The federal government spent a stunning $6.6 trillion in fiscal year 2020, and had to borrow nearly half that, sending taxpayers far deeper into debt, administration officials said Friday.

The $3.1 trillion deficit is more than twice the previous record set under President George W. Bush and President Obama in the wake of the Great Recession.

Revenue dipped slightly last year compared to 2019, but the real damage came on the spending side where President Trump and Congress opened the country’s wallet and shoveled out cash to deal with the coronavirus pandemic.

Administration officials said that heavy spending has actually helped limit the economic impacts of the pandemic.

“Thanks to President Trump’s pro-growth policies and the bipartisan CARES Act, we are experiencing a strong economic recovery,” said Treasury Secretary Steven T. Mnuchin.

The fiscal year ended Sept. 30.

Heading into the year, the administration had projected steady growth. It saw revenue rising from $3.5 trillion to $3.7 trillion, and spending go from $4.4 trillion to $4.8 trillion.

Instead, revenue dipped to $3.4 trillion, while spending skyrocketed to $6.6 trillion.

The government’s debt held by the public topped $21 trillion on Sept. 30. That’s up from about $14 trillion when Mr. Trump took office four years ago, marking by far the largest increase in any presidential term in history.

Total federal debt, including borrowing from the government’s own trust funds, now tops $27 trillion.

Spending increased nearly across the board, though the Justice Department recorded a dip in outlays.

Despite the new highs, spending and debt have been almost absent from the ongoing presidential campaign.

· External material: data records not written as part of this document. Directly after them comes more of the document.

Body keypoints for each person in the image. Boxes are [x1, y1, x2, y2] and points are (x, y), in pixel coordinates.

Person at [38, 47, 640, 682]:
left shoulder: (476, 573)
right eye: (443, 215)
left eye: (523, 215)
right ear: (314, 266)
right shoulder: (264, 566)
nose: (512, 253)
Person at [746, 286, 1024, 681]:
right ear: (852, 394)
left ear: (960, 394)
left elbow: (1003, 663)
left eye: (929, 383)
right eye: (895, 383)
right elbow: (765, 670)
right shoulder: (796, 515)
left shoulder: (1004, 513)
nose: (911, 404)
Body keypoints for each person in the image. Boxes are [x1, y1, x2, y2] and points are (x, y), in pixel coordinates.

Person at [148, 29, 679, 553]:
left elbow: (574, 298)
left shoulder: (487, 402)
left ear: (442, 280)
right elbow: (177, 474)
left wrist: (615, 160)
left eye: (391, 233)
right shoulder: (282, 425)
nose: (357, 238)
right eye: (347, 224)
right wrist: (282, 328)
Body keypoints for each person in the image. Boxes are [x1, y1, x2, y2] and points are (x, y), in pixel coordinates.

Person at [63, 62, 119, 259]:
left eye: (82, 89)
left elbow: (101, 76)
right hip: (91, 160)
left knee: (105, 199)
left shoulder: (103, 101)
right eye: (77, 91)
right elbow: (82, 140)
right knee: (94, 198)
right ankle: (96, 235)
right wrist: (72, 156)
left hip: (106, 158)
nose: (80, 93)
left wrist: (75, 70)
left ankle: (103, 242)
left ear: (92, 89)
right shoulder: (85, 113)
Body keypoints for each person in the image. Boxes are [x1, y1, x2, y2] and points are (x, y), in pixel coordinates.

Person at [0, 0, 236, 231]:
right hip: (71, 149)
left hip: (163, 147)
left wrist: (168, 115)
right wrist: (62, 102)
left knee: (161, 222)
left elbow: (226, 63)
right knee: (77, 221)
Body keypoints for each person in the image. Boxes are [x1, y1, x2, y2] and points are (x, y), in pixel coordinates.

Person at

Experts said the hefty bill can’t only be laid at the feet of the pandemic. Even before the additional surge in spending, the deficit was projected to be about $1 trillion this year, and was projected to be at $1 trillion a year for the foreseeable future.

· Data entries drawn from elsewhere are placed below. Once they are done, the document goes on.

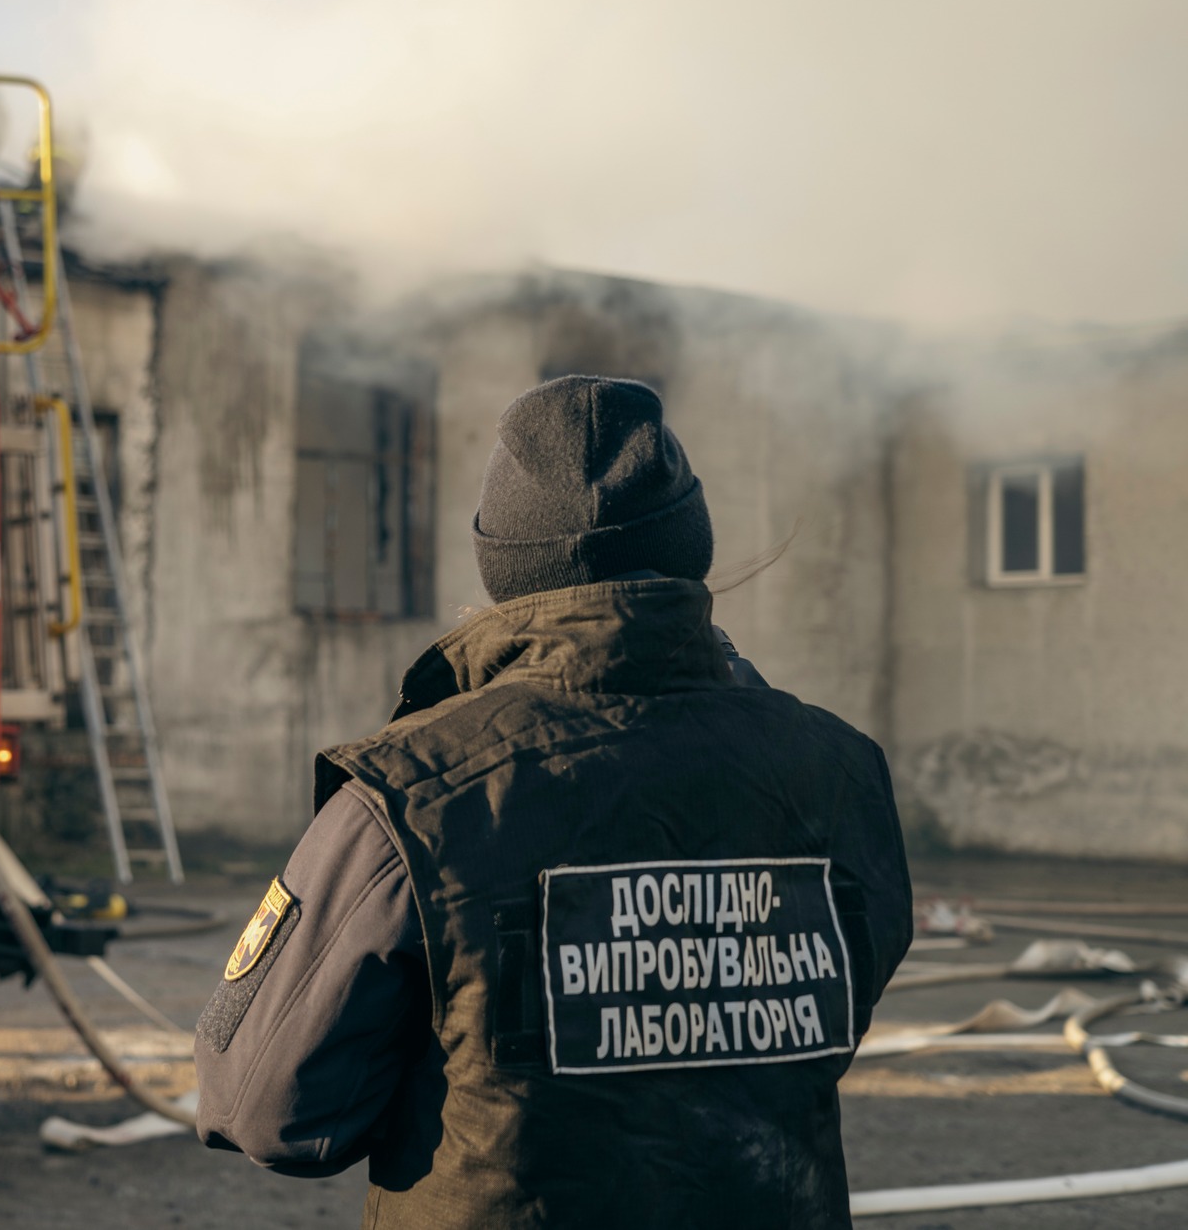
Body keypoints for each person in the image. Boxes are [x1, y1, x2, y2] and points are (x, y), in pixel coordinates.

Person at [194, 375, 912, 1229]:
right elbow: (822, 1026)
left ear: (505, 564)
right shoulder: (840, 769)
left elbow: (265, 1108)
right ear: (689, 543)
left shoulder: (413, 789)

“While there are many justifications for the $2 trillion in spending to combat a once-in-a-lifetime pandemic, there’s no justification for recurring trillion-dollar deficits that we would have had even without this crisis,” said Michael Peterson, CEO of the Peterson Foundation.

He said once the pandemic has been wrestled under control, the president and Congress must focus on the debt.

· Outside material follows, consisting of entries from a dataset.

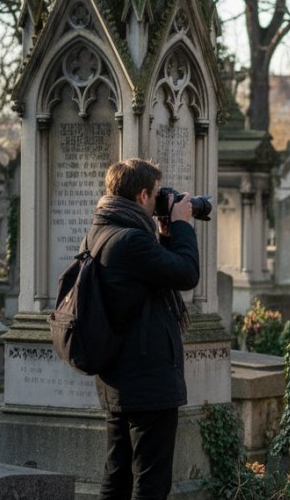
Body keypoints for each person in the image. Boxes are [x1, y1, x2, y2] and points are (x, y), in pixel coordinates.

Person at [91, 159, 200, 500]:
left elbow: (154, 279)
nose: (158, 204)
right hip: (146, 380)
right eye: (155, 196)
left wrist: (165, 236)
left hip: (121, 378)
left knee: (118, 475)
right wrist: (182, 225)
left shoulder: (104, 231)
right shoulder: (129, 241)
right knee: (150, 483)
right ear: (141, 196)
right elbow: (185, 273)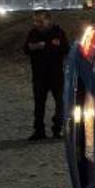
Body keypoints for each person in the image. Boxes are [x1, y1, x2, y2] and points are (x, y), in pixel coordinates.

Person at [22, 10, 70, 141]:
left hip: (56, 75)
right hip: (39, 75)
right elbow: (26, 49)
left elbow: (66, 49)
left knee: (60, 103)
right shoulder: (33, 33)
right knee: (39, 105)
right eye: (35, 21)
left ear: (48, 20)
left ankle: (57, 129)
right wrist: (34, 47)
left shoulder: (58, 33)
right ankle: (39, 131)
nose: (37, 24)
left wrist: (46, 46)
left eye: (40, 21)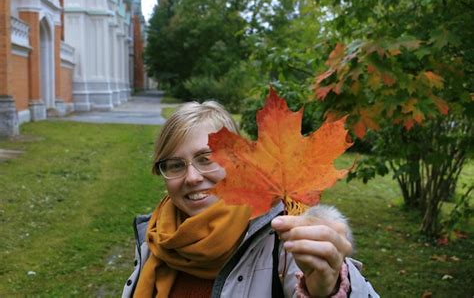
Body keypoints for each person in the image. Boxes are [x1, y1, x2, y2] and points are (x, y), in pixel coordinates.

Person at [122, 101, 379, 297]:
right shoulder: (155, 237)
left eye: (206, 159)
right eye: (175, 165)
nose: (191, 177)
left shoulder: (285, 236)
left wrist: (330, 288)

Neither Mr. Trump nor Democratic presidential nominee Joseph R. Biden has presented a credible plan for cutting deficits and reducing the debt load.

And neither has a particularly good track record.

While Mr. Biden was vice president, federal debt held by the public went from $6.3 trillion to $14.4 trillion, or an average of $1 trillion a year.

During the first three years of Mr. Trump’s tenure, debt also rose about $1 trillion a year. But thanks to a $4.2 trillion leap in 2020, during the coronavirus pandemic, Mr. Trump is now averaging nearly $1.8 trillion a year.